Arrange the lines of the records, from the one containing "# formosa-mldsa (amd64)" through the one containing "## Quickstart", as a numbered list, leaving out blank lines and nothing else.

_DATASET CONTENT_:
# # # # #

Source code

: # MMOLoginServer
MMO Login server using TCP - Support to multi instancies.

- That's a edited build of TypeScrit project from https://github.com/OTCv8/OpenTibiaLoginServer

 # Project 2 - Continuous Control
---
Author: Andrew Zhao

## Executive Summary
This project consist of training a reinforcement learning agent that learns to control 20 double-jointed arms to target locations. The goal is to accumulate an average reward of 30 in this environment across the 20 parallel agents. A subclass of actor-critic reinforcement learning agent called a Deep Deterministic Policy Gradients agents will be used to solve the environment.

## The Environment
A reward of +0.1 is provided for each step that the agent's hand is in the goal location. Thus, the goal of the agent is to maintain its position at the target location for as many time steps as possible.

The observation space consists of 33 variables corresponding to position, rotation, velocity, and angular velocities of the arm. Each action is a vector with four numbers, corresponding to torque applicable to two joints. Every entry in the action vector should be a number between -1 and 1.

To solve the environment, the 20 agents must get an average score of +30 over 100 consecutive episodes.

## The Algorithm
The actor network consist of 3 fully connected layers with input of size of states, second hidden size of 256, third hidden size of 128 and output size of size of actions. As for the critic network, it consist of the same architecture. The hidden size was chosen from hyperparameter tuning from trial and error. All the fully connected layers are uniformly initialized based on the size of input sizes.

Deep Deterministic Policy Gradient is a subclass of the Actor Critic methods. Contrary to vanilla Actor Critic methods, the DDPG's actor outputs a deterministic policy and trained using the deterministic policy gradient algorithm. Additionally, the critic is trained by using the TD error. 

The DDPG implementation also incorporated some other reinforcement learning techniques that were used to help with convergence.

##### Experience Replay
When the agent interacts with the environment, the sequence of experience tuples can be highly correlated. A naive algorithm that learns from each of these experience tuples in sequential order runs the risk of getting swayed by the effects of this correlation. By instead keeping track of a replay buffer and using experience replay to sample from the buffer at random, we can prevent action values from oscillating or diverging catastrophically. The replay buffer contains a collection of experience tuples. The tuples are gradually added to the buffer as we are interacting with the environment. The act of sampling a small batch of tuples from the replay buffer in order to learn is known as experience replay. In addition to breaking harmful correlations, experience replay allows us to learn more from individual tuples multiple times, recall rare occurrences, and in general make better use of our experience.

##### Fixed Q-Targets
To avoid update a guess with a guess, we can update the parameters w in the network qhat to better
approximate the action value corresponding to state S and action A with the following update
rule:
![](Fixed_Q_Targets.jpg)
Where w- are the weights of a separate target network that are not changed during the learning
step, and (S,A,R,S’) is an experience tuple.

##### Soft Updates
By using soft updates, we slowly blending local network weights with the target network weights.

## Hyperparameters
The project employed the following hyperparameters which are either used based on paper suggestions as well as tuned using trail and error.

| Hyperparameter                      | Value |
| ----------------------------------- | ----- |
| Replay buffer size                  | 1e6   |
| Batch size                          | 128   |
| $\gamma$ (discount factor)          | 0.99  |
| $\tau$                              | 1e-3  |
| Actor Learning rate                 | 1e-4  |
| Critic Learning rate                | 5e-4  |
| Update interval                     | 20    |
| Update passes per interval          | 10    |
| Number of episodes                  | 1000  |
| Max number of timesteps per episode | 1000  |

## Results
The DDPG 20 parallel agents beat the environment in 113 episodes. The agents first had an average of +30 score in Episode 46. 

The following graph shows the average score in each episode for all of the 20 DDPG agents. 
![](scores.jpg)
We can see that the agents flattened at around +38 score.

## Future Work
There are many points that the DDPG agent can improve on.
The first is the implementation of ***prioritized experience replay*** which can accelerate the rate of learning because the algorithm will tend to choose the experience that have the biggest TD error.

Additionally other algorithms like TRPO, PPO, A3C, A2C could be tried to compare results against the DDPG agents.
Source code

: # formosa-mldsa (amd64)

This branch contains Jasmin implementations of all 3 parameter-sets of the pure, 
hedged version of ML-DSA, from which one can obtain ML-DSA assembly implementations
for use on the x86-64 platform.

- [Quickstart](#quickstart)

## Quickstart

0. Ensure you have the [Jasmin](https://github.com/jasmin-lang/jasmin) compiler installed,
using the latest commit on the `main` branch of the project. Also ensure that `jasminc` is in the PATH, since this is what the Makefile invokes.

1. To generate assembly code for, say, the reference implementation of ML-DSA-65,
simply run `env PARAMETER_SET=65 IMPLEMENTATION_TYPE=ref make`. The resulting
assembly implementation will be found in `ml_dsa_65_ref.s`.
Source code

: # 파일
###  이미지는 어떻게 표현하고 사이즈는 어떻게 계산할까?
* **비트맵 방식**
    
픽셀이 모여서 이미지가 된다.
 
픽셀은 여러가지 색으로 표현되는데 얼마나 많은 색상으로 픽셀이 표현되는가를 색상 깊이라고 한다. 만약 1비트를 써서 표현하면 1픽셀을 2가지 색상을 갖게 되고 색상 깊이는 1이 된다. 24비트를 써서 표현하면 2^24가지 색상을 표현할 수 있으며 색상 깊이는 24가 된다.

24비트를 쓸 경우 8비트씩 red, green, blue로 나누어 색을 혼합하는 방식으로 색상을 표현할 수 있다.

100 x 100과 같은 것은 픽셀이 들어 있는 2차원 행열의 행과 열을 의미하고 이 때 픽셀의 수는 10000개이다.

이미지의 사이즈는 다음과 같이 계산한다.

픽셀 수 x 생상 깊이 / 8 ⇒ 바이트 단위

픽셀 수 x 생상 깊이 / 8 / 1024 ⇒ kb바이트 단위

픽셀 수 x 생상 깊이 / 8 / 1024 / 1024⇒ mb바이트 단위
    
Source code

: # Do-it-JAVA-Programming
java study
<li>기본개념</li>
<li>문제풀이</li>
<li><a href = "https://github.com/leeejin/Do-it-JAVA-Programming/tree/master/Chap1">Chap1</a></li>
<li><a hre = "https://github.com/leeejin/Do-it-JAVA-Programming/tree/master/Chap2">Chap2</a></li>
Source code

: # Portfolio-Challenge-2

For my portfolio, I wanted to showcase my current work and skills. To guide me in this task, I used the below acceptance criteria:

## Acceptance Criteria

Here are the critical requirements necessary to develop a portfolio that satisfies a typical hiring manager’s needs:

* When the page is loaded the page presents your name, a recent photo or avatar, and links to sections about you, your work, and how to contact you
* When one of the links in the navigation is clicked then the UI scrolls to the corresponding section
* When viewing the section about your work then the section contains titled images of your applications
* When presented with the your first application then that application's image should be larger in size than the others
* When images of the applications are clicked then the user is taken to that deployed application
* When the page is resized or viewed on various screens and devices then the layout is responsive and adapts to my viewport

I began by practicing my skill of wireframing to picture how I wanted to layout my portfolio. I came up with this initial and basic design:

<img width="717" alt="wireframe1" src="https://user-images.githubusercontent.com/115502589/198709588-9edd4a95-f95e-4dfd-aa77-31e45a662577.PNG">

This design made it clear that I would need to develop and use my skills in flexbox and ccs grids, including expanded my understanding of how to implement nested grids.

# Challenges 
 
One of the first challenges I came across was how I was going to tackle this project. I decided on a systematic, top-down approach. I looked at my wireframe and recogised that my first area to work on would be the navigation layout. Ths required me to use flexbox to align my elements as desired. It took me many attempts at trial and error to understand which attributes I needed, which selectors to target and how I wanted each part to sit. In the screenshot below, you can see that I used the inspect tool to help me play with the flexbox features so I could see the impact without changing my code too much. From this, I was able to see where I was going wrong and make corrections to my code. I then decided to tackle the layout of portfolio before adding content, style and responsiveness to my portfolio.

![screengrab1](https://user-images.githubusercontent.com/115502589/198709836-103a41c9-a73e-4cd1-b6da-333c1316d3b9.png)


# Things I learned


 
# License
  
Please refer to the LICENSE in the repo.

# # # # #

_ANSWER BOX_:
1. : # formosa-mldsa (amd64)
2. This branch contains Jasmin implementations of all 3 parameter-sets of the pure, 
3. hedged version of ML-DSA, from which one can obtain ML-DSA assembly implementations
4. for use on the x86-64 platform.
5. - [Quickstart](#quickstart)
6. ## Quickstart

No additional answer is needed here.